[Collection entries]
------------------------------------

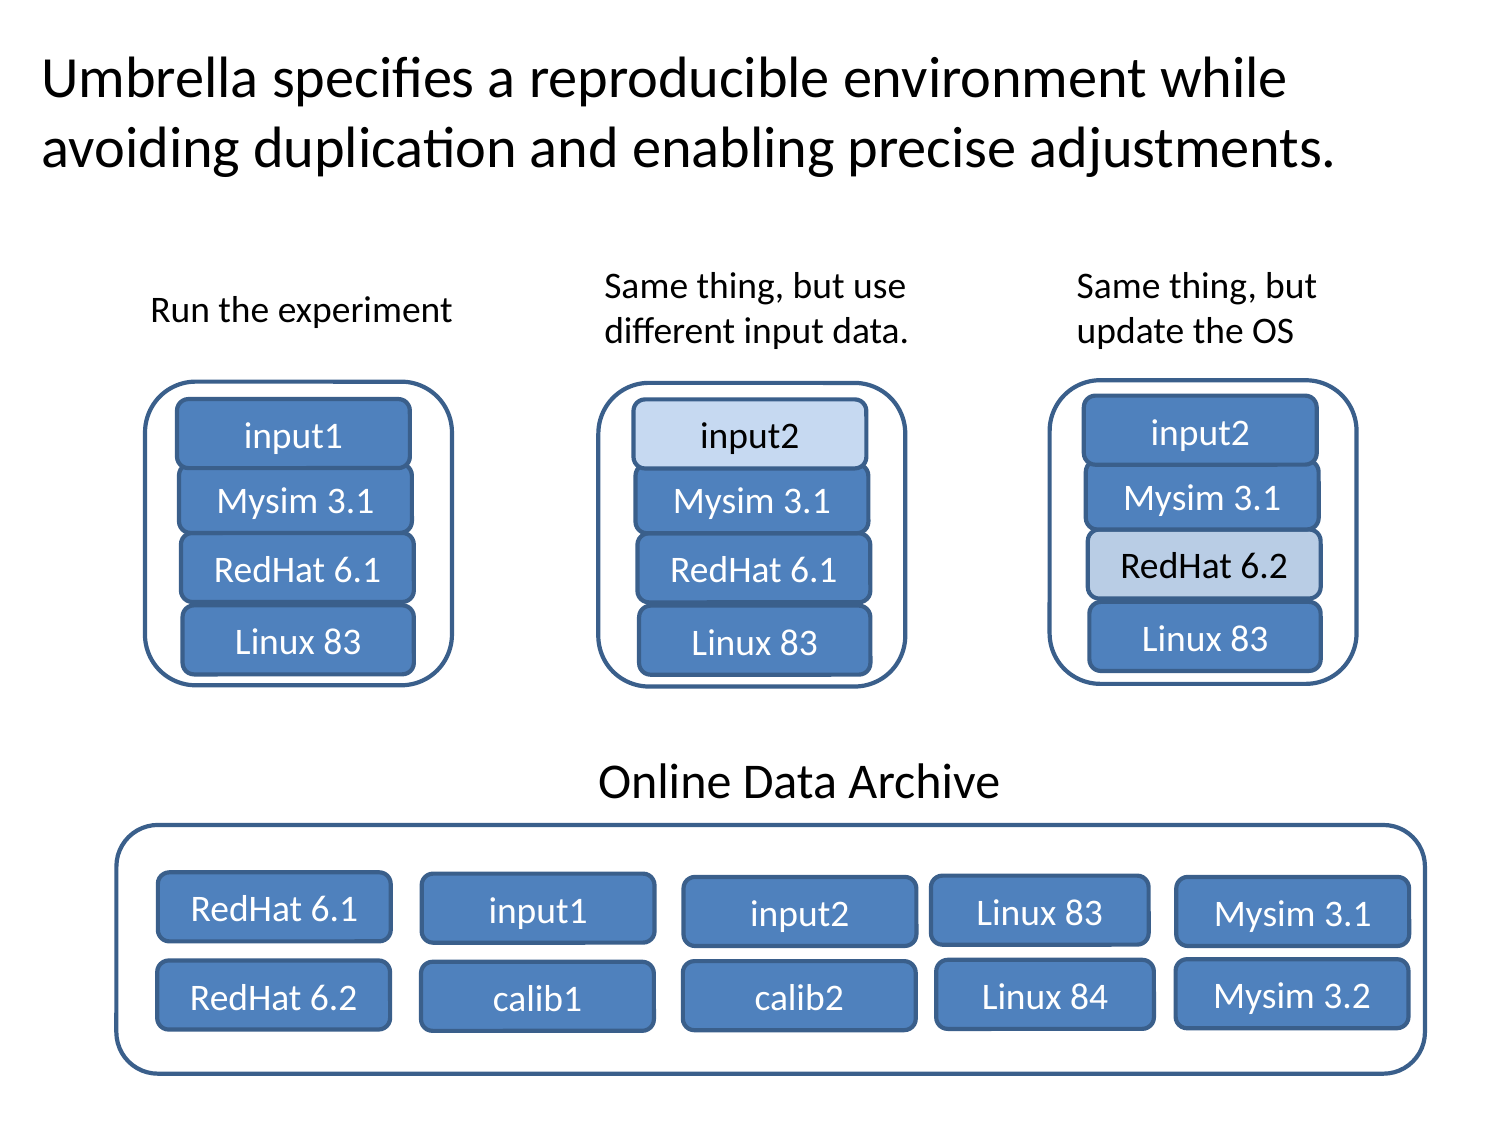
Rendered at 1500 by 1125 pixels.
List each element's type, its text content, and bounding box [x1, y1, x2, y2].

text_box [633, 399, 871, 675]
text_box Linux 84 [934, 957, 1157, 1032]
text_box Mysim 3.2 [1173, 957, 1411, 1031]
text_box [1049, 253, 1357, 685]
text_box calib2 [680, 959, 918, 1033]
text_box Mysim 3.1 [1174, 874, 1412, 949]
text_box input2 [681, 874, 919, 949]
text_box Umbrella specifies a reproducible environment while avoiding duplication and enabling precise adjustments. [26, 31, 1445, 187]
text_box input1 [419, 871, 657, 945]
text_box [586, 253, 928, 687]
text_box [133, 277, 471, 686]
text_box RedHat 6.2 [155, 958, 393, 1032]
text_box Linux 83 [928, 873, 1151, 947]
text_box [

------------------------------------

**What is being asked**. Restate, word for word, the entries above, dropping any picture.

**Answer to this problem**.
Rendered at 1500 by 1125 pixels.
List each element's type, its text content, and bounding box [x1, y1, x2, y2].

text_box [633, 399, 871, 675]
text_box Linux 84 [934, 957, 1157, 1032]
text_box Mysim 3.2 [1173, 957, 1411, 1031]
text_box [1049, 253, 1357, 685]
text_box calib2 [680, 959, 918, 1033]
text_box Mysim 3.1 [1174, 874, 1412, 949]
text_box input2 [681, 874, 919, 949]
text_box Umbrella specifies a reproducible environment while avoiding duplication and enabling precise adjustments. [26, 31, 1445, 187]
text_box input1 [419, 871, 657, 945]
text_box [586, 253, 928, 687]
text_box [133, 277, 471, 686]
text_box RedHat 6.2 [155, 958, 393, 1032]
text_box Linux 83 [928, 873, 1151, 947]
text_box [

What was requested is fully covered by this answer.